» **Task statement**:
Show each line of the records in which the word "deploy" occurs.

» **Entries supplied**:
----------
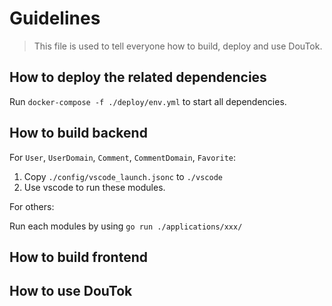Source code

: # Guidelines

> This file is used to tell everyone how to build, deploy and use DouTok.

## How to deploy the related dependencies

Run `docker-compose -f ./deploy/env.yml` to start all dependencies.

## How to build backend

For `User`, `UserDomain`, `Comment`, `CommentDomain`, `Favorite`:

1. Copy `./config/vscode_launch.jsonc` to `./vscode`
2. Use vscode to run these modules.

For others:

Run each modules by using `go run ./applications/xxx/`

## How to build frontend

## How to use DouTok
----------
» **Task solution**:
> This file is used to tell everyone how to build, deploy and use DouTok.
## How to deploy the related dependencies
Run `docker-compose -f ./deploy/env.yml` to start all dependencies.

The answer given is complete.